For the photoacid study, protein-coated mica with 25 mM Tris-HCl pH 5.5 was placed under the liquid cell of a Cypher VRS AFM (Asylum Research) equipped with BlueDrive laser (×0.3 intensity filter, 405 nm wavelength) with the vent valve open and operated in tapping mode. After confirming the high surface coverage of the fibres, the imaging buffer was replaced with 1 mM 2-nitrobenzaldehyde in 25 mM Tris-HCl pH 5.5, operated without exposure to visible background light and imaged again. The cantilever was then retracted, and BlueDrive was turned on and rastered across pre-selected areas repeatedly using the motorized optical microscope of the AFM. The total UV exposure time during raster/dwell for spot and line patterns was not more than 10 min, after which the cantilever was moved back to the exposed areas and imaged. For global pH changes, the quartz window of the AFM liquid cell in contact with the photoacid solution was exposed to a handheld UV lamp (364 nm wavelength) for 7 min, and then imaged.

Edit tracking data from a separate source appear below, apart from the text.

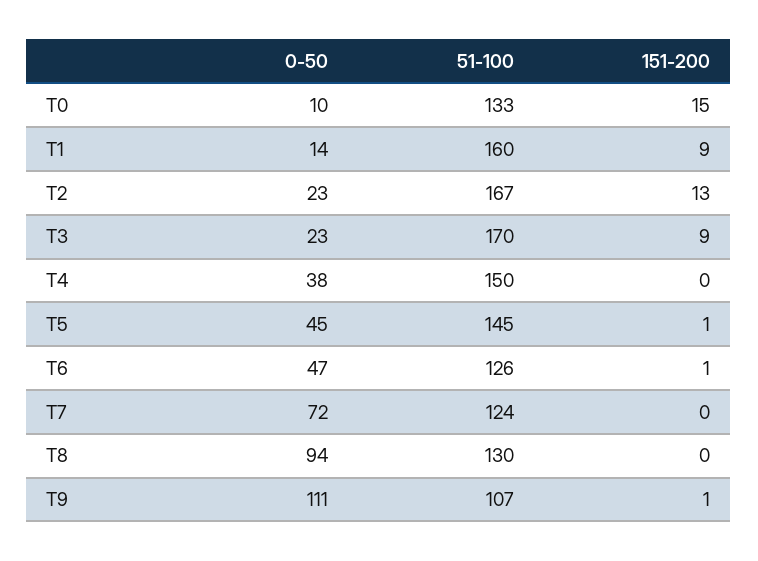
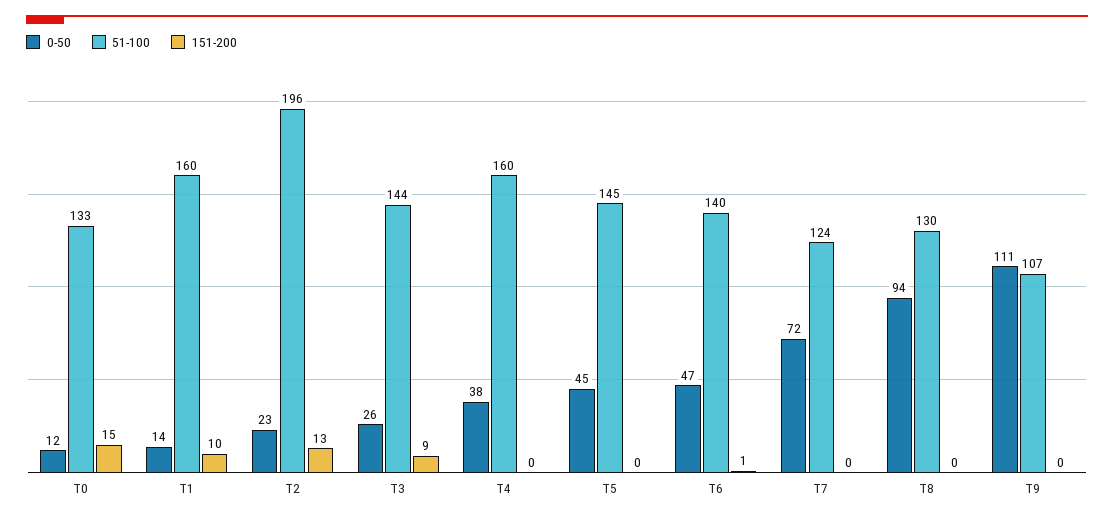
0-50, T0: 10 -> 12
151-200, T1: 9 -> 10
51-100, T2: 167 -> 196
0-50, T3: 23 -> 26
51-100, T3: 170 -> 144
51-100, T4: 150 -> 160
151-200, T5: 1 -> 0
51-100, T6: 126 -> 140
151-200, T9: 1 -> 0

Images were processed with Gwyddion SPM v2.62 data analysis software and analysed with Fiji software v1.53s18. For kinetics, the total fibre length was measured, and any fragments considered as already disassembled were excluded from the length measurement. To measure the disassembly rate at each end of individual fibres (Supplementary Fig. 8), the centre of the fibre (half of the initial length) was assigned as the second end for measuring length, whereas for fibre fragments, the centre of the fragment was measured as the second end.